"Cuando se llega a mi edad no se sabe mentir: ¿A quién no le gustaría ser hijo predilecto del sitio donde nació?". Eduardo Fajardo (Mosteiro-Meis, 1924), uno de los actores más prolíficos del cine español, visitó ayer Pontevedra para hablar con sinceridad de su vida: "Siempre quise ser galán de cine pero nunca lo conseguí", reconoció, "siempre me clasificaron de villano".

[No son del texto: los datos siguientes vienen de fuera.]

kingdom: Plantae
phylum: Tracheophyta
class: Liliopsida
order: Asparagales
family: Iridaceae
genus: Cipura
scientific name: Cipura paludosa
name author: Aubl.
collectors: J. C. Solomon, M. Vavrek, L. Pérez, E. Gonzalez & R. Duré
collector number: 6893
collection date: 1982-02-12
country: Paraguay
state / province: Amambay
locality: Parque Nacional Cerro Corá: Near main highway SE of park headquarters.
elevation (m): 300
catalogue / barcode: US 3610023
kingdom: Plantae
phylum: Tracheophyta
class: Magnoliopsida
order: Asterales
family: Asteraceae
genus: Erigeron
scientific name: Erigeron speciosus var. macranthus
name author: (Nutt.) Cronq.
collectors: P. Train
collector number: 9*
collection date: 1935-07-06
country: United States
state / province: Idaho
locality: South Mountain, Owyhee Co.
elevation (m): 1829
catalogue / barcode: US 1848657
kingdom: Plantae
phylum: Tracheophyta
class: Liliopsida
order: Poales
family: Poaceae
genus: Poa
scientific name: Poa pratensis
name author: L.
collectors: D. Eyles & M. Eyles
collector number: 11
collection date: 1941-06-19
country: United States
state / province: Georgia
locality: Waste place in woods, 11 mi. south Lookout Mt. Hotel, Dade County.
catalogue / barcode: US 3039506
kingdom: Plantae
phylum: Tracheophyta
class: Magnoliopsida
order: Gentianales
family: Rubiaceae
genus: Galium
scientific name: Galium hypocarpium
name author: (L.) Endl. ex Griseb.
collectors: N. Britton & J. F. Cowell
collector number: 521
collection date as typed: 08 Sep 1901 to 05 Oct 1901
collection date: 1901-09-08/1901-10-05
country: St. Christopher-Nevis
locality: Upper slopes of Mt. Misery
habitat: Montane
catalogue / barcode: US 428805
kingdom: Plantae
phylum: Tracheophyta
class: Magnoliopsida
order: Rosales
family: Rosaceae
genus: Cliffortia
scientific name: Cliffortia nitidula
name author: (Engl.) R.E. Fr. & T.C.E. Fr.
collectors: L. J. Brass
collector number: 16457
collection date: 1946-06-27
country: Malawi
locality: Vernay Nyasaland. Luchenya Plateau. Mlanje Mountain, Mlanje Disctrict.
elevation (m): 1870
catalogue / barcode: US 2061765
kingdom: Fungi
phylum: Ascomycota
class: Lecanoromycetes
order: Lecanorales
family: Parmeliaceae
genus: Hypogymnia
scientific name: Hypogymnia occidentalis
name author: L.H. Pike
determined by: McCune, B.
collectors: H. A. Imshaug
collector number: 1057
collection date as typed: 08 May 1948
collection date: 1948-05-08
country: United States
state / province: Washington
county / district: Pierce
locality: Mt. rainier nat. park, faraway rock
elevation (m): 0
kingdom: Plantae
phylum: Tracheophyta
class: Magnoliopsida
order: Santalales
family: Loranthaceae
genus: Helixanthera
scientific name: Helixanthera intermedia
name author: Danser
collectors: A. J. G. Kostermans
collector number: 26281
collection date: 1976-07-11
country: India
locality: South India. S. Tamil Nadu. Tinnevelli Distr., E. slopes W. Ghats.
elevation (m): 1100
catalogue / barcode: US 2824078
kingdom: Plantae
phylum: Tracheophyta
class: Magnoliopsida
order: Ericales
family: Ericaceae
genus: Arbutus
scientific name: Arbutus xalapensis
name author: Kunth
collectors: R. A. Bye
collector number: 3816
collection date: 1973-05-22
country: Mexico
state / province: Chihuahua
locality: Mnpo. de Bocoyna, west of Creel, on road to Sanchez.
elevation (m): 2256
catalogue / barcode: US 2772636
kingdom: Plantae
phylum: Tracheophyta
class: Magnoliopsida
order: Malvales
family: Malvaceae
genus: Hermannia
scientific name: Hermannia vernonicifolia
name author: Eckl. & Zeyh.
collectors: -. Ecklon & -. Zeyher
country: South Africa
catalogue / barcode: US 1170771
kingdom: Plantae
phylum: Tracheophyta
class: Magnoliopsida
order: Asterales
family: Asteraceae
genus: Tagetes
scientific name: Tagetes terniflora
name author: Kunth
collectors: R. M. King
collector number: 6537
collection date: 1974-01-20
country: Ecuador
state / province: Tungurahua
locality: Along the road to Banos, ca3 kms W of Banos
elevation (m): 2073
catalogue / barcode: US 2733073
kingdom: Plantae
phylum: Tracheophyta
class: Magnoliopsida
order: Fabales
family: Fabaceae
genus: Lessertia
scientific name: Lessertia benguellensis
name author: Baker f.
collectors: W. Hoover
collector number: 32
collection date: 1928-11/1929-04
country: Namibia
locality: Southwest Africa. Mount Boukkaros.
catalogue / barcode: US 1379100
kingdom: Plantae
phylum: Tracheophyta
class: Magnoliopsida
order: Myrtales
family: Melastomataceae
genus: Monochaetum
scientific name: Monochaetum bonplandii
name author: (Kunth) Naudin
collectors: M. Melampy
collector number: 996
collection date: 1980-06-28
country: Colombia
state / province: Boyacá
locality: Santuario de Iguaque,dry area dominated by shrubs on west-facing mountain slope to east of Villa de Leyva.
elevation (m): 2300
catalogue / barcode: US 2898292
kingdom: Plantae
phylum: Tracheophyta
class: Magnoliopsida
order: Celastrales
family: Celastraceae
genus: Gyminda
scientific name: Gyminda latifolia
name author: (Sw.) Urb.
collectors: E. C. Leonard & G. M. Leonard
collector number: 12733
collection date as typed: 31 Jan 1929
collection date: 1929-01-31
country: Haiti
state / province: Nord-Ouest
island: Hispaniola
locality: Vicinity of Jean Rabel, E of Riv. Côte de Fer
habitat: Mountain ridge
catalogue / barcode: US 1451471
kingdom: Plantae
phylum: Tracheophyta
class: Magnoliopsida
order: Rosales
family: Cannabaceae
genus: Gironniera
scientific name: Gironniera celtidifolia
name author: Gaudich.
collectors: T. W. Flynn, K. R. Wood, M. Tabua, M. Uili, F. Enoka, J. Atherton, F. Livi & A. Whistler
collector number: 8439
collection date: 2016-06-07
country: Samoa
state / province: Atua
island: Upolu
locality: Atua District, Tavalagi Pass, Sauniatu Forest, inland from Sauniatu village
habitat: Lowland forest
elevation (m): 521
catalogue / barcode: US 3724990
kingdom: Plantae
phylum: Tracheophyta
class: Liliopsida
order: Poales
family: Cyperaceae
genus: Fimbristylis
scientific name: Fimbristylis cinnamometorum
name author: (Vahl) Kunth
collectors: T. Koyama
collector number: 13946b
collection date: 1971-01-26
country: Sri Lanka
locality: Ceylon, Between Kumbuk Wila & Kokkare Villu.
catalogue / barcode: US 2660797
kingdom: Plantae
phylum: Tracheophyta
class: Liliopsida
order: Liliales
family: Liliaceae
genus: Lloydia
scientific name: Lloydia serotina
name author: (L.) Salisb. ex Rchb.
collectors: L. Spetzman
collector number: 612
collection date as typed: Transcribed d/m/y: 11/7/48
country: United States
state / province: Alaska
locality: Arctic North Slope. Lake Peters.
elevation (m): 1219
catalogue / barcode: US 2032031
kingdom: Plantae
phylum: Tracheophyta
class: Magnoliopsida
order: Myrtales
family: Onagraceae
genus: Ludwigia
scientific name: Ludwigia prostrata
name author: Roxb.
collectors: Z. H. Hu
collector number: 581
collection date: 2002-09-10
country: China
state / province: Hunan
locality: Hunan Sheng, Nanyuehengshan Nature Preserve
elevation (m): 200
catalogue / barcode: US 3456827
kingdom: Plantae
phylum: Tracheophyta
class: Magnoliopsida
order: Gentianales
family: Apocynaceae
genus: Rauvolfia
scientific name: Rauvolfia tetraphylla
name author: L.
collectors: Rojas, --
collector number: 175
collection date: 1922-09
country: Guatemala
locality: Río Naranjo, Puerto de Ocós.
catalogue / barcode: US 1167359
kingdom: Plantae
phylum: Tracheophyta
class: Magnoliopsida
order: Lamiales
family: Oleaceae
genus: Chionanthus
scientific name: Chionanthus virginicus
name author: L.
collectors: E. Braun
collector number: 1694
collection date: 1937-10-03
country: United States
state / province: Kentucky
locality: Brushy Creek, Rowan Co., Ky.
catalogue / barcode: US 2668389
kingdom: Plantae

Ha rodado unos 200 filmes, el 90% de los cuales en el papel de malo que en realidad tiene poco que ver con su vida de esfuerzos: con 4 años escasos su familia emigra desde Meis y su madre conservó para él "el gallego, la comida, el lacón, los grelos, recuerdo las filloas y a ella que me enseñó a leer a Rosalía, Galicia siempre estuvo dentro de mi".

Su carrera despegó en México, donde residió casi 20 años y en la emigración aprendió "a reconocer los valores de España".

Cuando se jubiló pensó en volver a Galicia, pero prefirió el clima cálido de Almería, en donde un encuentro con personas discapacitadas daría un giro a su vida: "siempre he pensado que la parálisis cerebral paraliza el cerebro, he dicho con mi buena fe que el día que les faltasen los padres sería más humano una inyección y a morir... Cuando los médicos me explicaron que tienen nuestra misma mente y emociones sólo que no pueden hablar sentí vergüenza de mi mismo por mi ignorancia". Fundó "Teatro sin barreras", formado por 20 personas con diversas discapacidades en los que ha encontrado el calor de una familia. Y hoy es hijo predilecto de su pueblo, al que vuelve porque piensa que "habiendo conocido tantas tierras yo no se que tiene mi Galicia que todo es más agradable".